Raymund Eich's freelance futurism for fun and profit.
Name: Raymund
Location: Houston, Texas, United States

I write science fiction (sf) and fantasy, and I'm a book reviewer for Escape Pod (escapepod.org). I follow the sciences--I have a Ph.D. in biochemistry, but also pay attention to neuroscience and astronomy. When not working or writing, I trade currencies, and with what's left of my free time I read sf/f, history, and economics, play computer and board games, keep fit, occasionally fire up the grill, and love my wife.

Tuesday, November 06, 2007

 

SCI FI Weekly Gallery Image 5 November 2007

This week's entry is inspired by "The Search on Glacialis Luna," by Paul Gibson, cover no. 550 on this page.


Beta Comae Berenices had risen, but that only made conditions worse, Gib thought. Under the yellow sunlight, vapor steamed out of the open holes in the ice, cloaking the surface in a thick fog. Outcroppings of magnetite thrust jaggedly out of the pack ice and spoofed the scanner on Gib's airscout with false leads.

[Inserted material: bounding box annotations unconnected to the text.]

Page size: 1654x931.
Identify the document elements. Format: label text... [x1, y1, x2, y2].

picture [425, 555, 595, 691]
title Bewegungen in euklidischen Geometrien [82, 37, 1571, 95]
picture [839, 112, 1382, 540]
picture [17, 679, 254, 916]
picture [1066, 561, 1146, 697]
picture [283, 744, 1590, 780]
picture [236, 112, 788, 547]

Every kilometer, Unité observation towers stood on three spindly legs, but the sensors running around the circumeference of each tower's circular top deck had been designed for warmer planets and gave unreliable data.

Even if the impediments magically disappeared, the odds were high (p = 0.91, the airscout's Bayesian system guessed) the artifact had impacted too hard and smashed against a magnetite pillar or plunged through the pack ice into the sea below. This was a fool's errand. Gib slowed the airscout and left it hovering while his mouth contorted and he shook his head at the futility of the search. He turned the stick and upped the throttle to head for home.

"Monsieur Pauli asks that you continue the search," the airscout said in its cheery alto voice. "He will continue to pay you 125% of expenses, plus time spent."

Gib hovered again. M. Pauli knew the odds were against finding the artifact, but if he were willing to spend more money--

--The artifact must be worth a lot.

"I'll be glad to keep searching," Gib said. He pushed the airscout forward at low speed and tasked every spare cpu cycle on stripping magnetite ghosts from the scanner data.